----- Data to examine -----

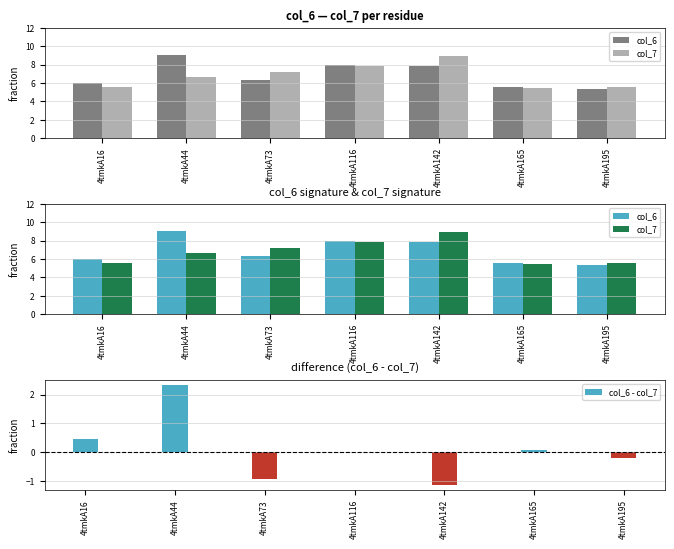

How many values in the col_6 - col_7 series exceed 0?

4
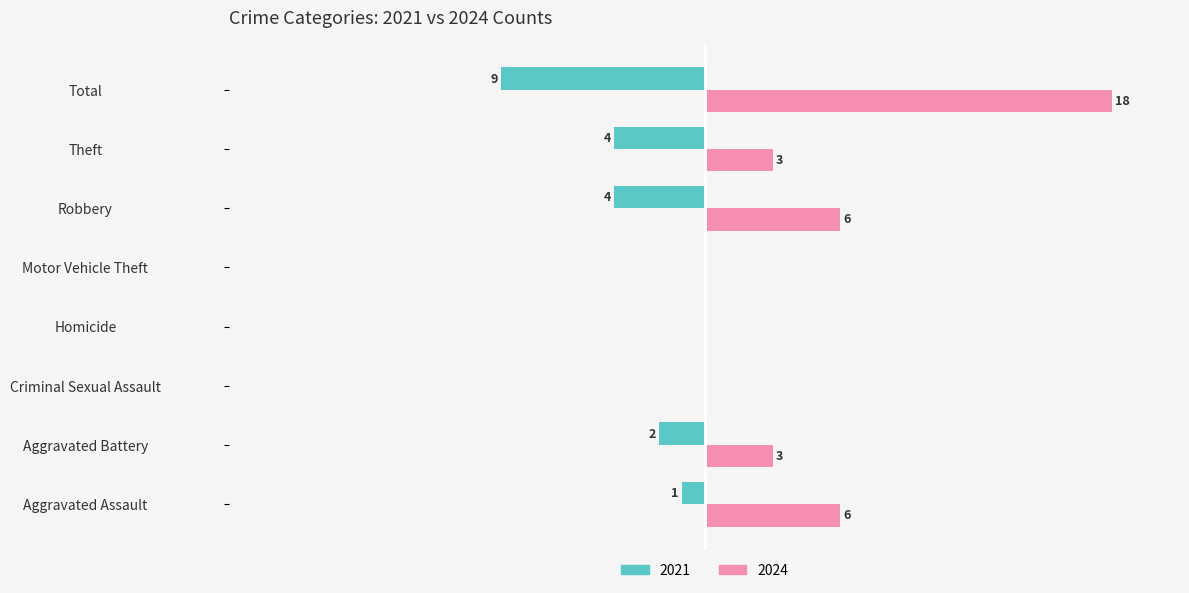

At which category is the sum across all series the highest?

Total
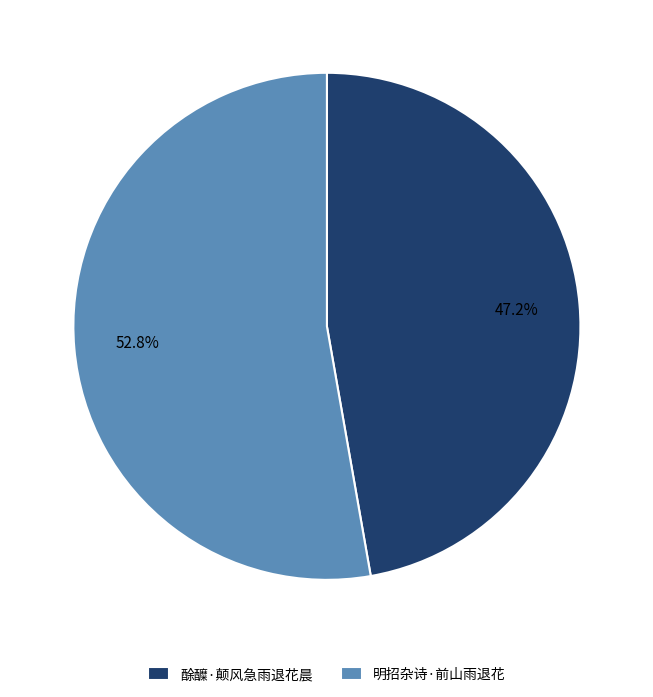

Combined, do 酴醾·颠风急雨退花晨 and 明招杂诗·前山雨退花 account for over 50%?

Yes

-----
----- Data to examine -----

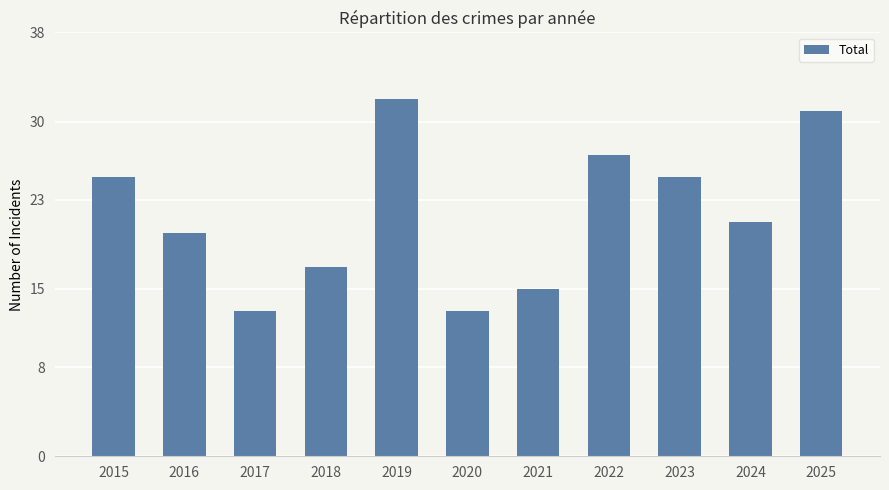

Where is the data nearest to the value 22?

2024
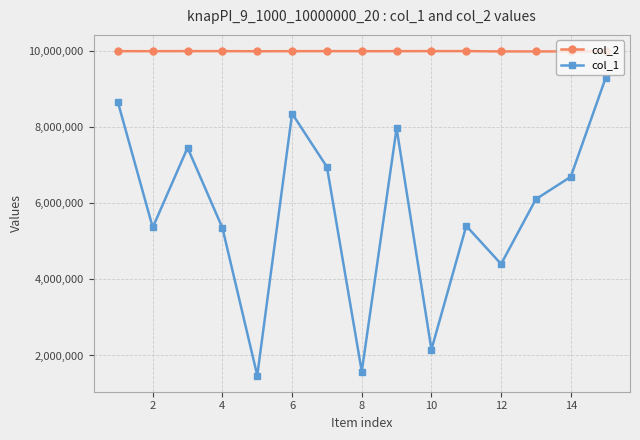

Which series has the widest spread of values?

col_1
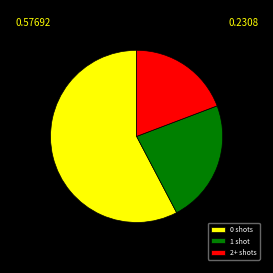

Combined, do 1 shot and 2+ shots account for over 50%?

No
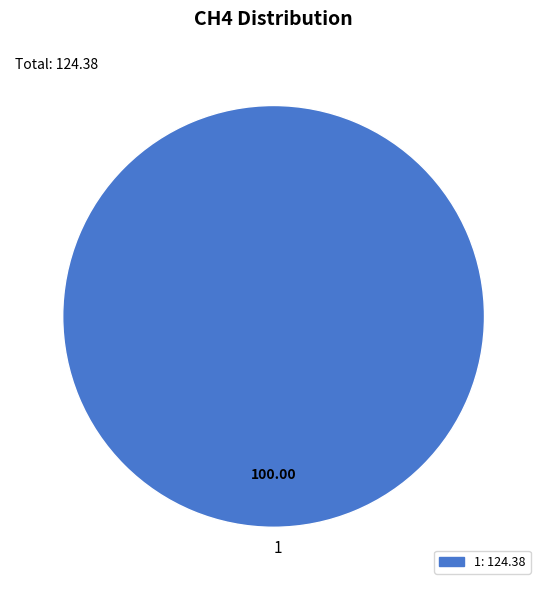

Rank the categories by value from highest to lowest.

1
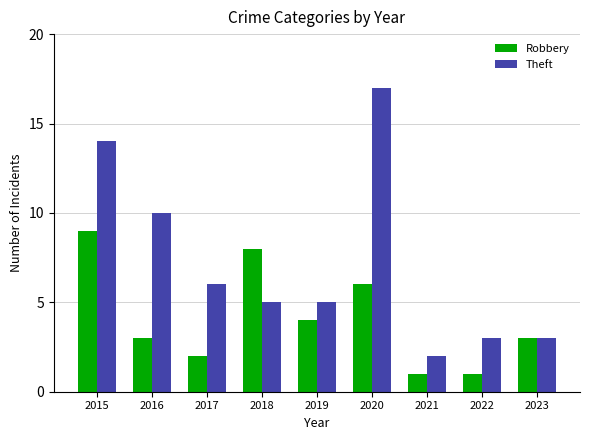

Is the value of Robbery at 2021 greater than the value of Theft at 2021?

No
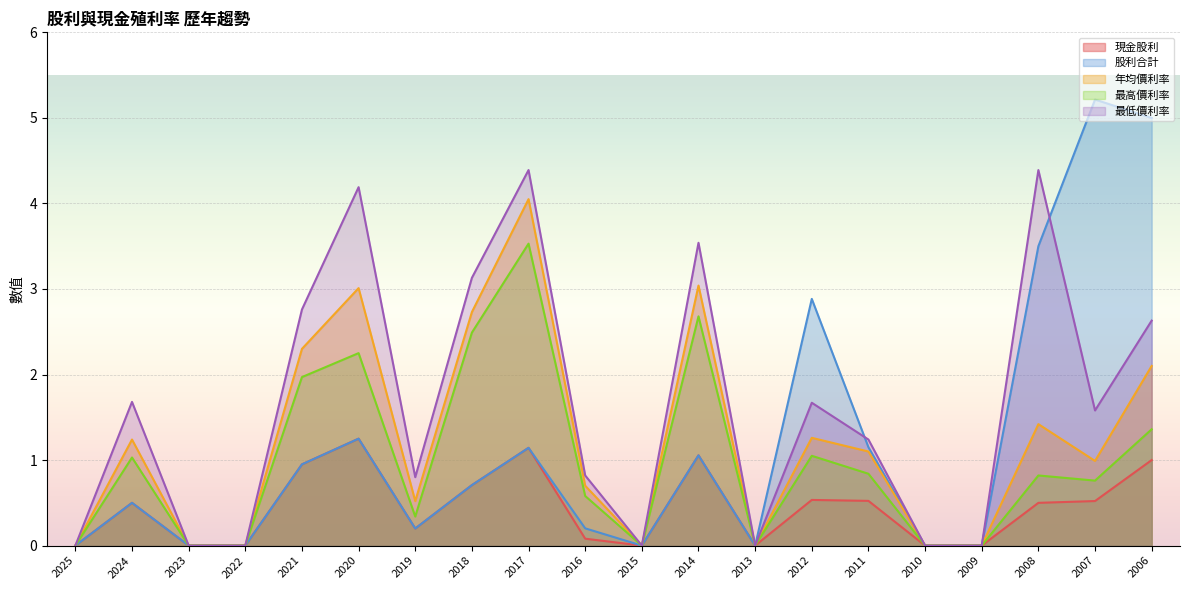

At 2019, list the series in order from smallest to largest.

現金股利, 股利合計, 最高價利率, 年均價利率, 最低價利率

-----
----- Data to examine -----

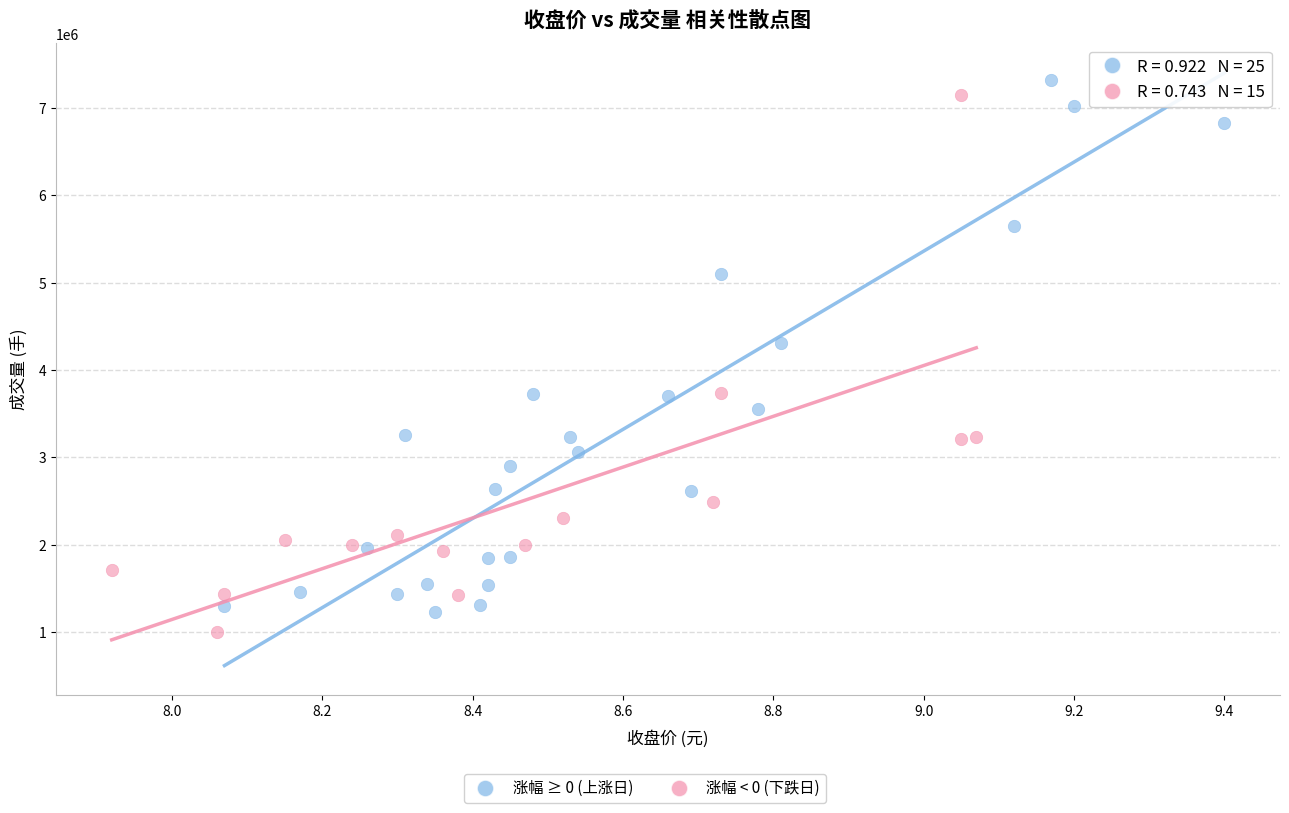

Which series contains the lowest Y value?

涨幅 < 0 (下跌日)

-----

What to do ▸
Swap "lowest" for "smallest" in the data from the line with "Which series contains the lowest Y value?" to the line with "涨幅 < 0 (下跌日)", and write out only those lines with nothing else changed.

Expected output ▸
Which series contains the smallest Y value?

涨幅 < 0 (下跌日)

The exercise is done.